Why regional differences in global warming are critical

Tiny fossils in marine sediments verify that climate models provide accurate calculations of average ocean temperatures during the last glacial maximum around 20,000 years ago, but that the spatial distribution of simulated temperatures is too uniform and thus only partially valid for predicting future climate.

A new method now shows how past climate model simulations can be better assessed. Dr. Lukas Jonkers of MARUM—Center for Marine Environmental Sciences at the University of Bremen, and his team of colleagues, have now published their results in the journal Nature Geoscience.

Scientists use climate models to simulate past climate, in order to determine how and why it has changed. As a result of man-made climate change, it is not possible to apply models directly to the future, because the boundary conditions have changed.

"We thus have to simulate the past in order to test the models. Simulations of climate from the Last Glacial Maximum, the LGM, are therefore important in the evaluation of climate models," says first author Lukas Jonkers, adding that the glacial maximum provides a good test scenario. "Because how much the Earth has warmed since then could generally reflect what we can expect in the future."

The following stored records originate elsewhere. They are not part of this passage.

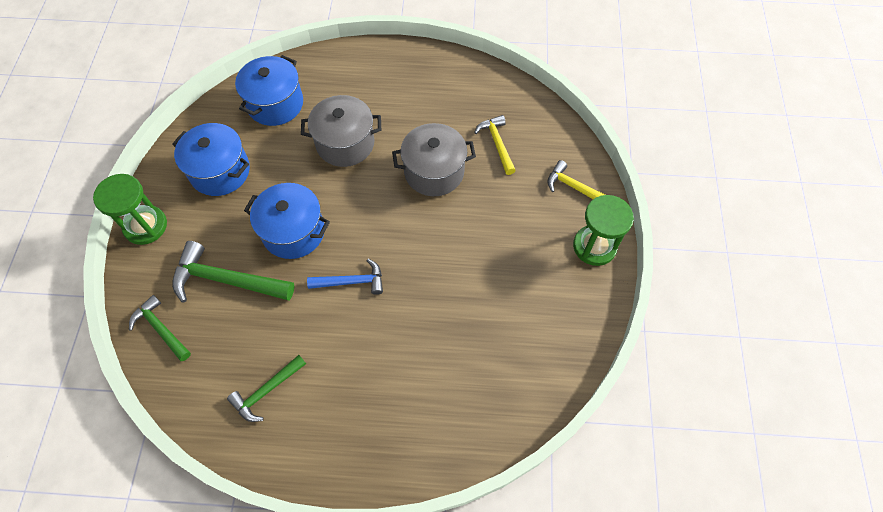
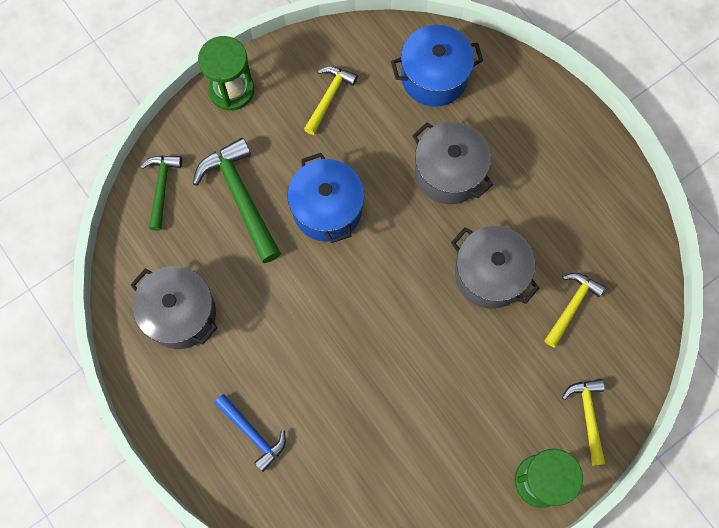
camera: 50 degrees right, 10 degrees up
blue pot [172,123,250,196] -> yellow hammer [304,66,358,135]
green hammer [227,355,306,422] -> grey pot [130,266,217,349]
blue hammer [307,259,383,295] -> blue hammer moved to [214,394,286,472]

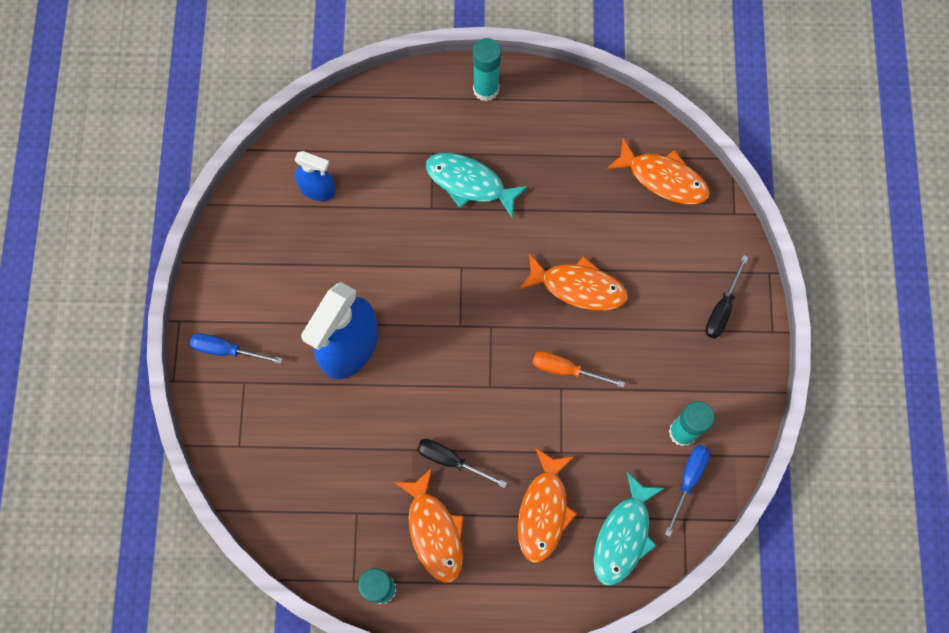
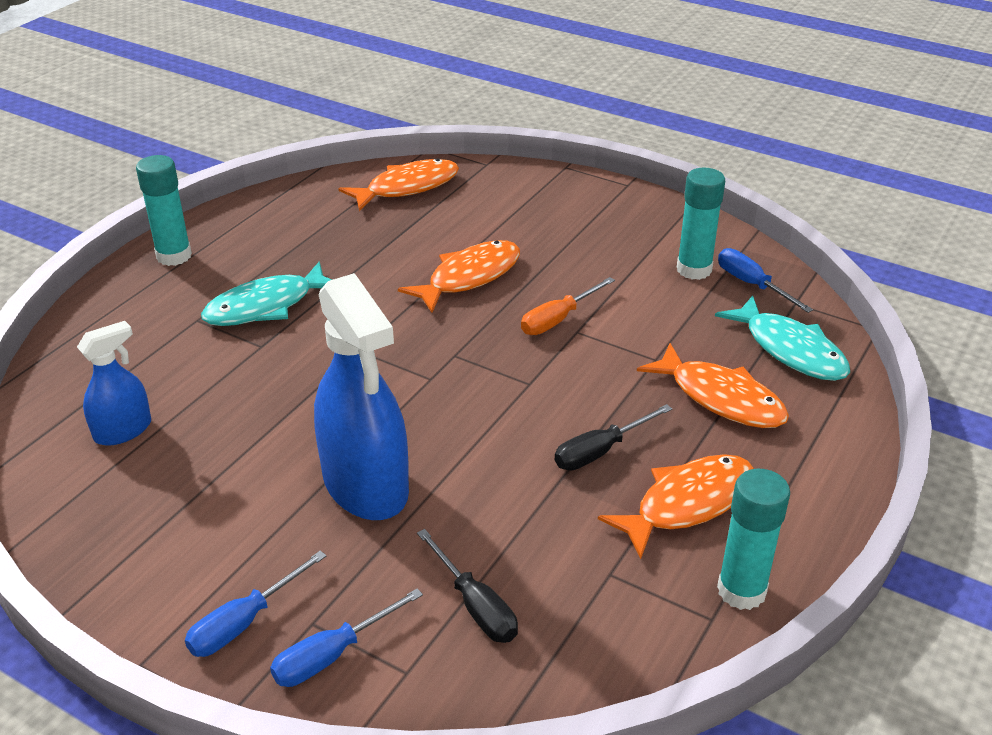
camera: 60 degrees left, 35 degrees down
orange fish [394,468,464,583] -> orange fish turned 45 degrees counterclockwise [598,454,754,559]
black screwdriver [705,255,749,339] -> black screwdriver moved to [417,529,518,643]
none -> blue screwdriver [270,588,423,687]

Although previous studies have shown that the overall change in global climate from the LGM until the present is reasonably consistent between the models and paleoclimate reconstructions, the spatial temperature patterns that impact ecosystems and habitats and directly affect human society have not been sufficiently considered.

New approach is based on a fundamental macroecological principle

To check whether the simulations provide an accurate picture of past climate, researchers compare them with reconstructions based on fossils. Both approaches possess a certain degree of uncertainty. Thus, when the two disagree, is it because of a problem with the simulation or the reconstruction? To be able to better test and evaluate climate models, Dr. Lukas Jonkers of MARUM and his co-authors have designed a new approach, which they have now presented in the journal Nature Geoscience.

By applying a fundamental macroecological principle, the approach reduces the uncertainty of traditional reconstruction methods. This principle is that the further apart species communities are, the more they differ. A well-known example of this is the change in the vegetation with increasing altitude.

"In the marine realm, we see the same pattern of a reduction of the similarity between species communities. The further we move from the equator toward the poles, the more the species change," says Jonkers.

"In the ocean, this decreasing similarity is closely correlated to temperature. So, if the climate models predict past temperatures correctly, then we should, when we compare the simulated past temperatures with fossil species communities, observe this decline in similarity with increasing temperature difference."

Researchers can, therefore, use plankton distribution data from the glacial maximum to assess whether the simulated temperatures for the LGM can reproduce the same pattern of decreasing similarity of the assemblages as we observe it today.

For their study, the international team investigated more than 2,000 species assemblages of planktonic foraminifera from 647 sites. Planktonic foraminifera are widely distributed marine plankton that live in the upper water layers of all the oceans. When they die, their small shells sink to the seafloor and are preserved in the sediments.

The team discovered a different pattern of species similarity decline in the ice age data than observed in modern plankton. They interpreted this as evidence that the simulated temperatures do not represent the true ice-age temperatures.

"Our analysis indicates that the simulated temperatures were too warm in the North Atlantic and too uniform globally. New simulations using weaker ocean circulation that transports less heat to the north, resulting in a cooler North Atlantic, fit the pattern better," explains Lukas Jonkers.

The underlying reason for this is related to the strength of the Atlantic Meridional Overturning Circulation and ice-ocean interactions. The researchers conclude that the new method makes model comparisons more reliable. The new simulations show too that the models can in principle correctly calculate the temperature pattern during the last high ice age. According to the team of authors, this indicates that a correct prediction of the spatial temperature pattern—if the right processes are taken into account—is also possible for the future.

More emphasis on the spatial impact of climate change

"Global climate change will have different impacts in different regions. This is important, as our society and the ecosystems depend on what happens directly around us," concludes Jonkers. "Our study highlights the need to investigate the spatial effects of climate change. This is important when we talk about limiting global warming to 1.5 degrees, because this value only refers to a global average."

The publication appears as part of the PalMod climate modeling initiative. Under this initiative, researchers are working to decipher the climate of the past 130,000 years in order to predict the climate of the future. Their goal is to understand the scope of the models and the parameters on which they are based, and to make better predictions for the future.

The study is the result of a cooperative effort between researchers at the University of Bremen (MARUM and Faculty of Geosciences) and the University of Oldenburg under the framework of the Cluster of Excellence "The Ocean Floor—Earth's Uncharted Interface." Scientists from the Alfred Wegener Institute Helmholtz Center for Polar and Marine Research Potsdam and Bremerhaven, as well as the Southern Marine Science and Engineering Guangdong Laboratory Zuhai (China) and Oregon State University (U.S.) are also involved in the study.